Children are seen as assets of a nation. Though at the policy level, children have become the focal point of development and education, yet much requires to be done at the implementation level so that the benefits of policies reach every child of India. The child development policies of the last five decades are enshrined in the following documents: Article 45 of the Indian Constitution; National Policy for Children (1979); National Policy on Education (1986/92); Convention on the Rights of the Child (1992); National Nutrition Policy (1998); National Charter for Children (Ninth Plan) and the recent constitutional amendment for making elementary education a fundamental right.
Policy-Action Gap
Despite these policy initiatives and large scale Education-for-All projects like Sarva Shiksha Abhiyan implemented in the last one decade, no break through has been made as far as the contextualization and improvement in the quality of rural elementary education is concerned. One thing positive has happened is that the access to primary education has improved tremendously. Now there is a primary school within one to two kilometre periphery of every habitation.
More than eighty percent of rural schools have situation in which a single teacher has to handle many classes or a multi-grade situation, but the teaching methods are geared to the mono grade context. Thus the whole system of rural education is designed to fail. Another two factors which are contributing to the low quality of rural primary education are the alienation of the local community from the school and developmentally inappropriate child care and protection both at home and school.
Two-Pronged Strategy
Keeping the foregoing in view, two pronged strategy is required to improve the quality of life and education of rural primary children as follows:
1. Empowering the families and communities to provide developmentally adequate care and protection to children;
2. Making education quality-oriented by contextualizing child development as well as community-basing of rural schools for a non-graded of multi-level primary education.

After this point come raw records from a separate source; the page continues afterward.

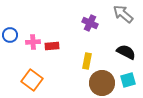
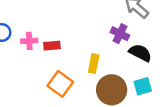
purple cross: (90, 23) -> (120, 34), moved
orange square: (32, 80) -> (60, 84), moved

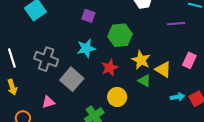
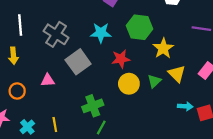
yellow star: (141, 60) -> (163, 48), moved
green triangle: (144, 81) -> (154, 81), turned 32
yellow circle: (117, 97) -> (129, 84), moved

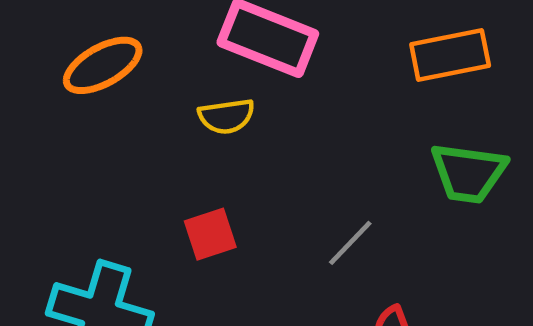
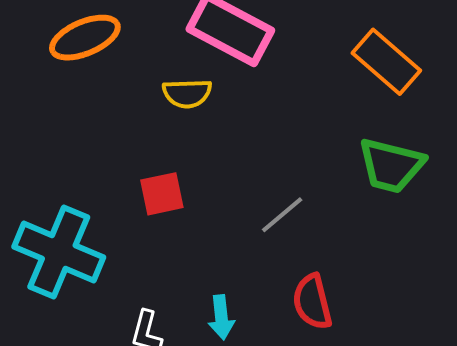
orange rectangle: (450, 55) -> (386, 62), turned 46

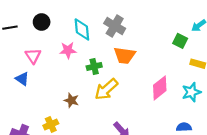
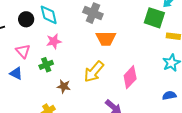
cyan diamond: (82, 29) -> (49, 15), moved
green square: (180, 41) -> (154, 18), size x1.5
green cross: (94, 66) -> (46, 65), moved
pink diamond: (160, 88) -> (130, 77), moved

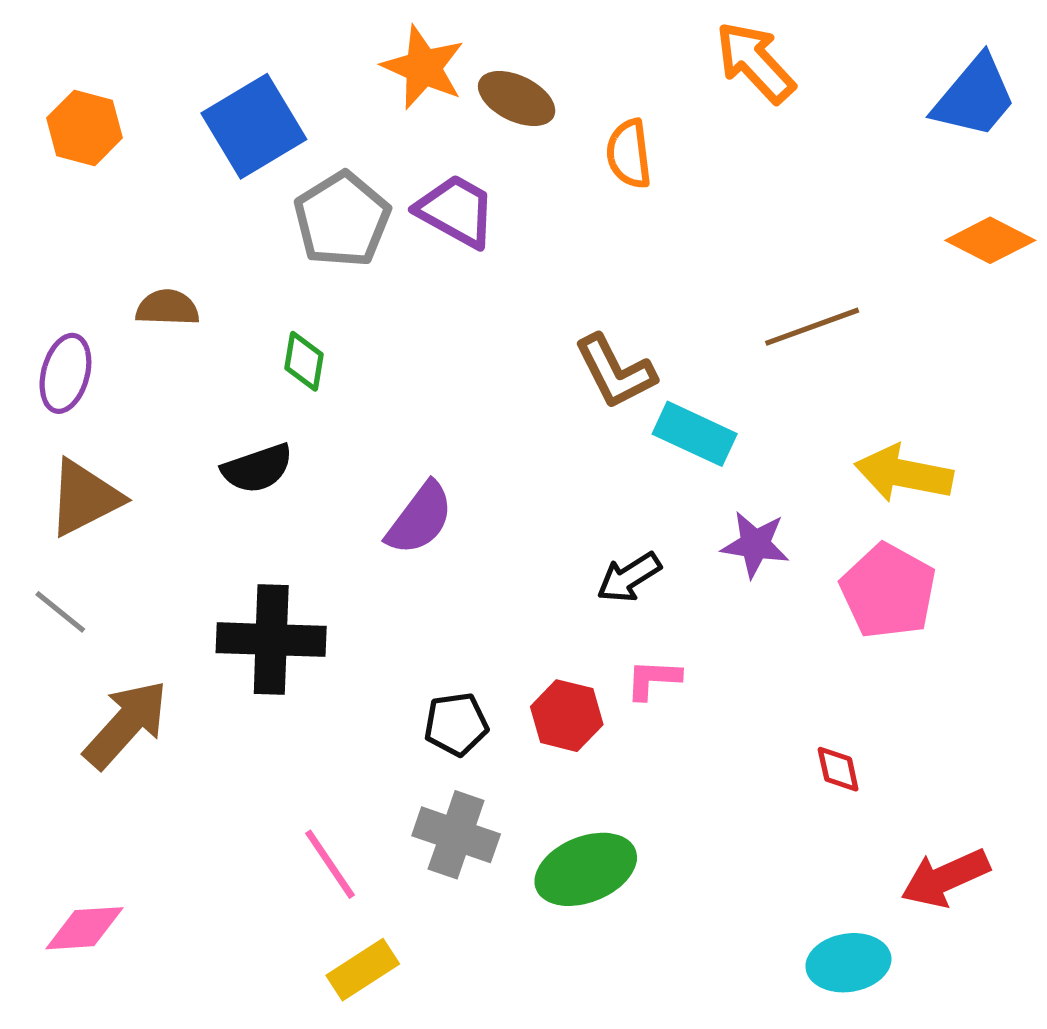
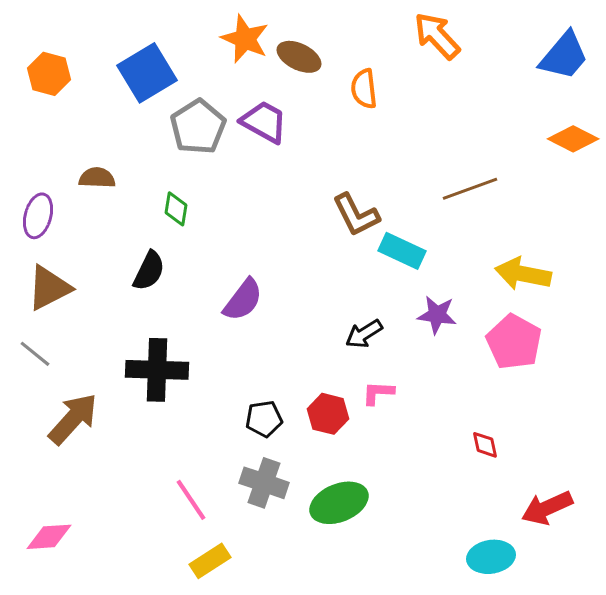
black semicircle: (257, 468) -> (149, 271), turned -45

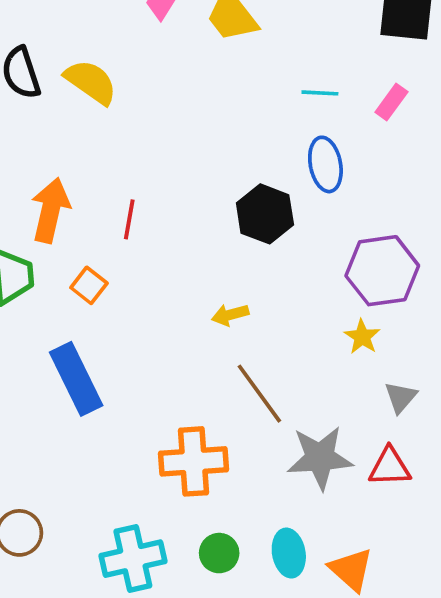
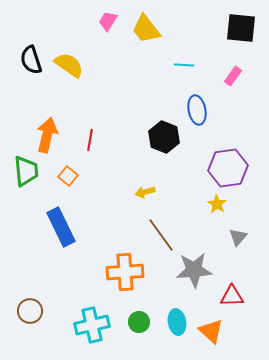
cyan line: (320, 93) -> (184, 65), moved
red triangle: (390, 467) -> (232, 296), moved

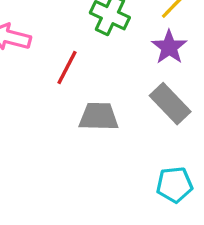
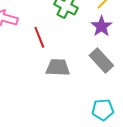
red line: (67, 68) -> (39, 37), turned -50

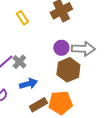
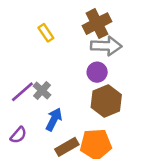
gray arrow: (83, 49) -> (106, 46), moved
blue arrow: (28, 84) -> (54, 119), turned -48

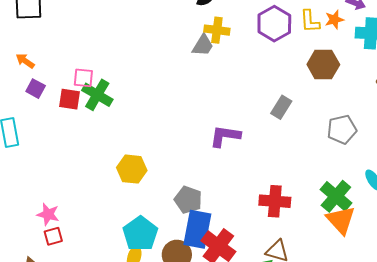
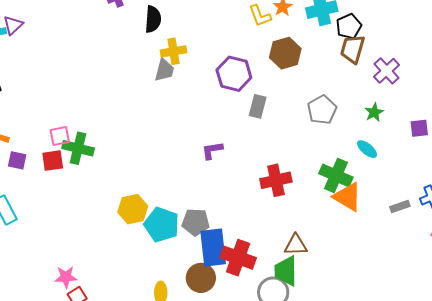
purple hexagon: (274, 24) -> (234, 74), moved
purple L-shape: (225, 136) -> (212, 150), size x0.7
red cross: (275, 201) -> (276, 180), moved
cyan pentagon: (140, 234) -> (162, 225), moved

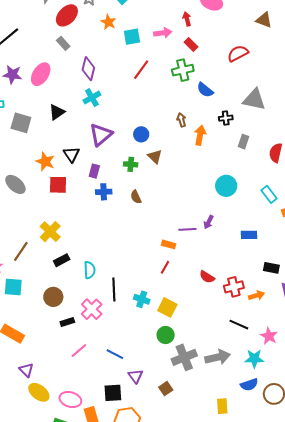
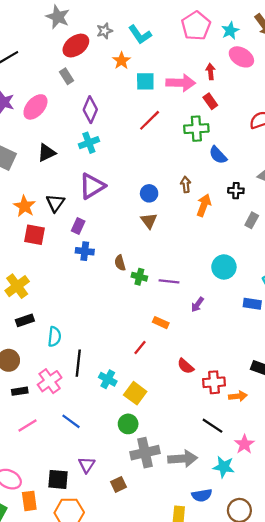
pink arrow: (163, 33) -> (181, 83), size x1.4
blue circle: (141, 134) -> (149, 193), moved
green cross: (131, 164) -> (139, 277), moved
purple line: (187, 229) -> (169, 281), moved
blue rectangle: (249, 235) -> (252, 304), moved
orange rectangle: (169, 244) -> (161, 323), moved
blue line: (115, 354) -> (71, 421), moved
blue semicircle: (249, 385) -> (202, 495), moved

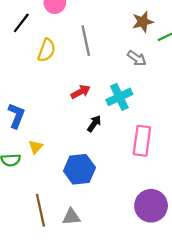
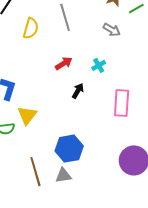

For small rural schools, an integrated child development initiative is required. The rural schools need to have a non-graded system with requisite teaching-learning material for all children with a pupil-teacher ratio of thirty. The management of the school should be completely community-based including the supervision of mid-day meals. Also, formation of separate empowered mothers’ group would be required for rural schools. The mothers’ group can be imparted family-life and child-care education so that their participation in routine immunization programme also increases.
The quality of rural schools should be judged by the indicators of enhanced academic achievement levels of children, increased participation of girls in education and successful completion of primary education by all enrolled children. Unless proper attention is paid to the care and education of rural children, the development and progress of society will remain biased for urban section only. There is need to couple equity with quality for education rural children.